* **Problem description**: Range to reproduce from the entries below: the line with "sata, 103642: -119.7 -> -60", the line with "satz, 101805: 49.46 -> 60", and every line in between. Give them exactly and give nothing else.

* **Records to process**:

Content starts

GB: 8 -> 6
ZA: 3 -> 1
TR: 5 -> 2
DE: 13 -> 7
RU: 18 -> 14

Content ends
Content starts

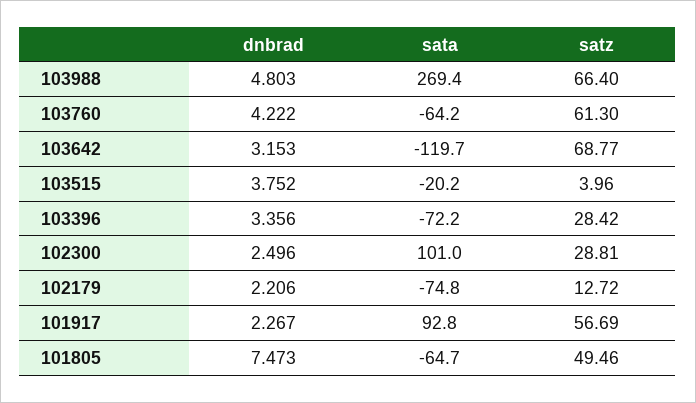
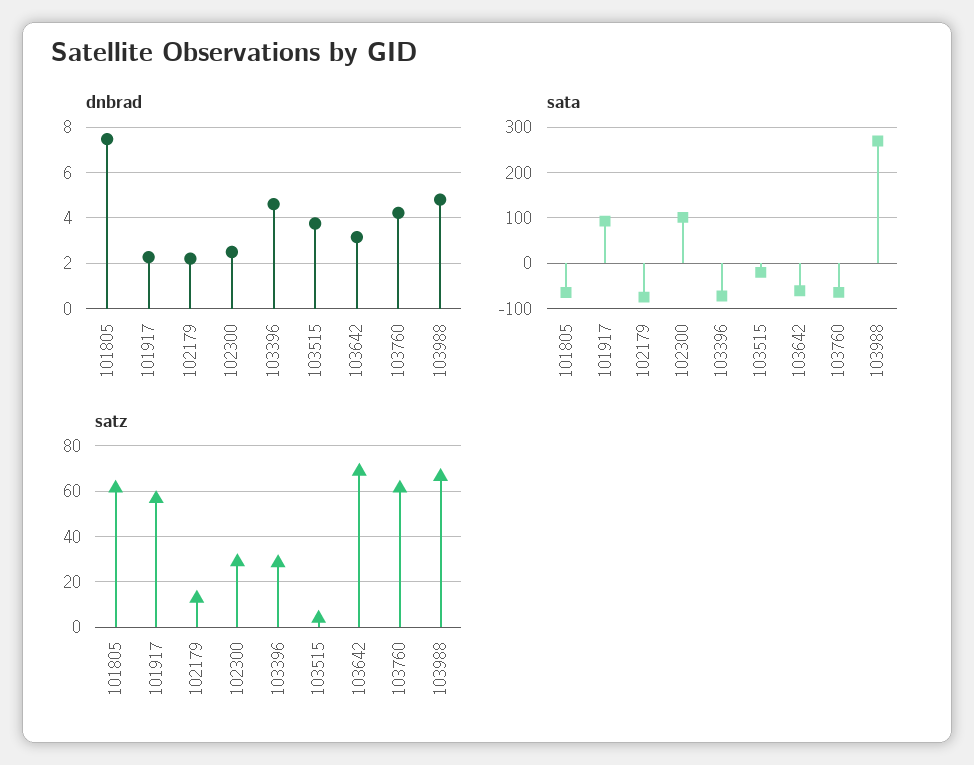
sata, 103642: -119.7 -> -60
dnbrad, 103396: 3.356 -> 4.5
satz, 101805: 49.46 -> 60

Content ends

* **Your solution**:
sata, 103642: -119.7 -> -60
dnbrad, 103396: 3.356 -> 4.5
satz, 101805: 49.46 -> 60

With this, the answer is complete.